Pero hay otra dimensión que necesitamos mencionar cuanto a la justificación de nuestros pecados únicamente por la fe salvadora: se trata de que esta justificación por la fe es definitiva. Como el pecado entró en la realidad y naturaleza humanas de forma definitiva, alejándonos culposamente de Dios y haciéndonos herederos de unas consecuencias eternas, de la misma manera los efectos de la fe en la justicia de Cristo son eternos y anulan la culpa y las consecuencias eternas del pecado. Lo que quiero decir es que una vez alcanzados por la justicia de Cristo estamos definitiva y eternamente salvados de nuestra condición de alejados y contrarios a Dios. La salvación o la justificación del pecado son actos definitivos de Dios. No hay como dar marcha atrás, como decía uno de mis antiguos profesores: “al ser alcanzados por Cristo estamos condenados a ir al cielo”.
Lo contrario sería, eso sí, muy complicado, pues si pudiéramos dar marcha atrás en la salvación eso significaría que la obra de Cristo no es completa o que no es suficiente para salvarnos de verdad. Sería una obra hecha por la mitad y sin la eficacia suficiente para arrancarnos del lugar-común del pecado y de la amarga distancia de Dios.

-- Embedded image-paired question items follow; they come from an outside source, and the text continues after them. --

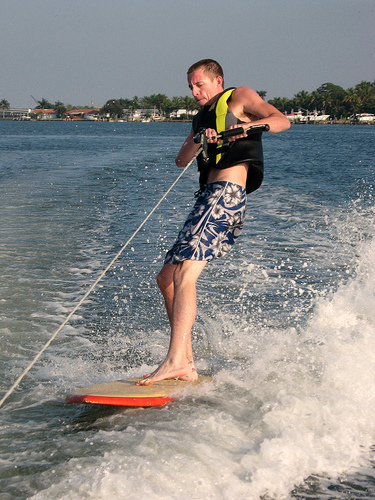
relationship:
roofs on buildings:
[28, 104, 93, 114] [31, 107, 102, 123]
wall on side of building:
[35, 112, 55, 120] [28, 108, 56, 118]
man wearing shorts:
[135, 55, 292, 390] [163, 179, 254, 271]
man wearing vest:
[135, 55, 292, 390] [186, 88, 281, 182]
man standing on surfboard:
[135, 55, 292, 390] [59, 369, 220, 419]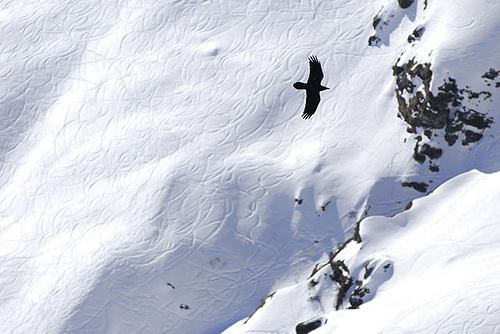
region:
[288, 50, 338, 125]
bird in flight over snow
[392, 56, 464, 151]
rock patches in snow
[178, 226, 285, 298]
shadow on white snow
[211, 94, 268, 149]
curved lines in snow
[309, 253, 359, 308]
exposed rock on hill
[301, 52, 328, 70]
feathers on wing tip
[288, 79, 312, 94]
tail on flying bird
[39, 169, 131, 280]
sun shine on snow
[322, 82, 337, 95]
beak on bird in flight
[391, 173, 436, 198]
exposed rock in crevice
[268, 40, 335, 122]
a bird flying on hair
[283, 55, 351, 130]
the bird is black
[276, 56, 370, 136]
the bird has wings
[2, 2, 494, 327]
there is snow on the ground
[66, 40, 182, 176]
the snow is white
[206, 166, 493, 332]
the snow is white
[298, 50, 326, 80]
the wing of a bird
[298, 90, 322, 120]
the wing of a bird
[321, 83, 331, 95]
the beak of a bird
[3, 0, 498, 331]
there is a bird in the photo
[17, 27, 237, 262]
the ground is covered in snow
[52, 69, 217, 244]
the snow has a swirl pattern in it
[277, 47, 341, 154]
a black bird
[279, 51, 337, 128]
the bird is flying over the mountain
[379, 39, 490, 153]
portions of rock poking out of the snow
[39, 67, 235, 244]
the snow is white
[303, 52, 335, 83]
the wing of the bird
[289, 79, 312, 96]
the tail of the bird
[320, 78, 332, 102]
the head of the bird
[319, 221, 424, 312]
rocks peeking through the snow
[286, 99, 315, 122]
edge of a wing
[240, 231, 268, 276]
part of some lines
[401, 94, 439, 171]
edge of a hill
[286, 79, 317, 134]
edge of a wing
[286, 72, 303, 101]
part of a tail wing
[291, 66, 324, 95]
back of a bird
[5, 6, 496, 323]
a scene of winter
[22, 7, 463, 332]
a scene with lots of snow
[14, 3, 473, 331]
a scene outside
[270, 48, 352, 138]
a bird flying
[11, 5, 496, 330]
snow covering mountains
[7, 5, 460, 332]
a white landscape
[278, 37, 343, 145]
a black bird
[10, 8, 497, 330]
scene during the day time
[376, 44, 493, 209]
dry spot of moutain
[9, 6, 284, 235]
tracks in the snow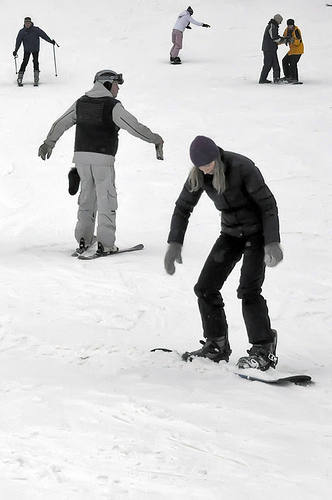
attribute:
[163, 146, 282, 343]
clothing — dark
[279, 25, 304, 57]
jacket — yellow, orange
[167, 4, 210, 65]
snowboarder — unbalanced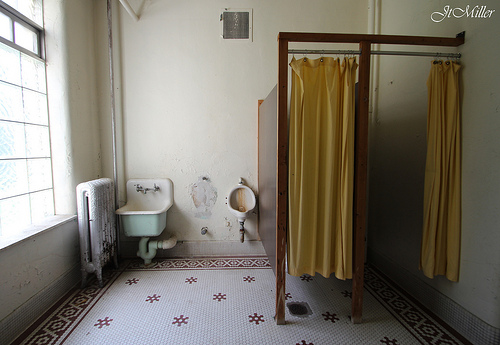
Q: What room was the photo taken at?
A: It was taken at the bathroom.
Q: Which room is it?
A: It is a bathroom.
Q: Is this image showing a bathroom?
A: Yes, it is showing a bathroom.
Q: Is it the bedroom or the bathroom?
A: It is the bathroom.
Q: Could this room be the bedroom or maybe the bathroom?
A: It is the bathroom.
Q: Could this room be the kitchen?
A: No, it is the bathroom.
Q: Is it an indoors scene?
A: Yes, it is indoors.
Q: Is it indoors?
A: Yes, it is indoors.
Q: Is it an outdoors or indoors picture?
A: It is indoors.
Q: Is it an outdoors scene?
A: No, it is indoors.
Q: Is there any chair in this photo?
A: No, there are no chairs.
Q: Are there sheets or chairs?
A: No, there are no chairs or sheets.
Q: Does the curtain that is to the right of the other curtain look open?
A: Yes, the curtain is open.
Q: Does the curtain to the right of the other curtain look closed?
A: No, the curtain is open.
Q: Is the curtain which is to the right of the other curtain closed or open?
A: The curtain is open.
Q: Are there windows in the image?
A: Yes, there is a window.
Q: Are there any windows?
A: Yes, there is a window.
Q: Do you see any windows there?
A: Yes, there is a window.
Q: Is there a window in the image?
A: Yes, there is a window.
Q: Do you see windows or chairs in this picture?
A: Yes, there is a window.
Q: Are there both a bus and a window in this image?
A: No, there is a window but no buses.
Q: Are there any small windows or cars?
A: Yes, there is a small window.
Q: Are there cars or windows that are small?
A: Yes, the window is small.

Somos justificados por Dios mediante la fe en Jesucristo. La “sola fide”, por tanto, es uno de los fundamentos más importantes de la enseñanza cristiana y bíblica. Está repleta de significados para la vida cristiana y nos da la firme seguridad de que caminamos rumbo a los propósitos eternos de Dios, aunque ni siempre los podamos vislumbrar de inmediato en el día a día de la vida de uno. Así siendo, por encima de todo, debemos seguir firmes manteniendo nuestra vida guiada por la verdadera fe en la justicia y en la palabra de Jesucristo, nuestro Señor.
¡Que Dios nos bendiga a todos!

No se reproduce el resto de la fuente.